Exercise input –
==*==
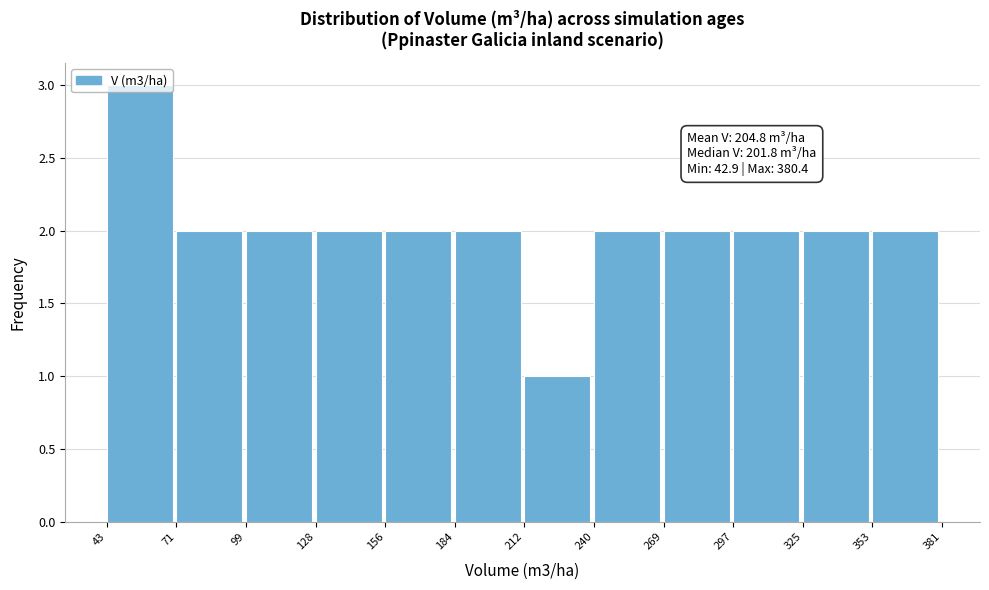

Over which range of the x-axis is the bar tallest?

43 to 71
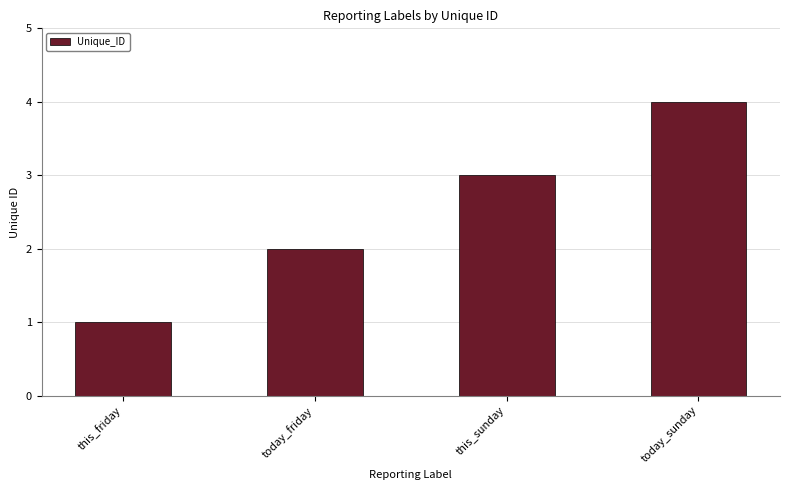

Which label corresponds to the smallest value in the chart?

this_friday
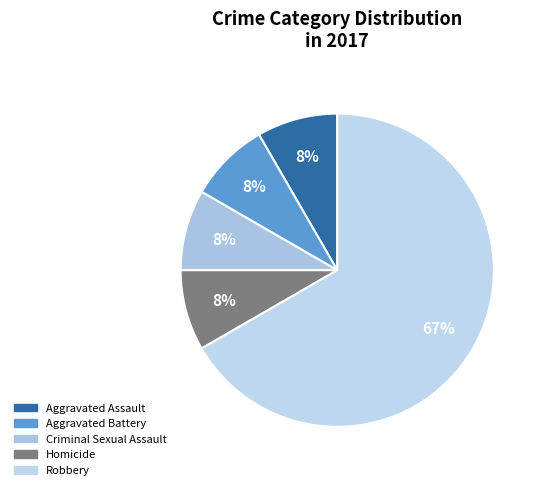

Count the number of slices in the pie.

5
==*==
Activity – Print the material above word for word, leaving out the pictures.

Task answer –
Over which range of the x-axis is the bar tallest?

43 to 71

Which label corresponds to the smallest value in the chart?

this_friday

Count the number of slices in the pie.

5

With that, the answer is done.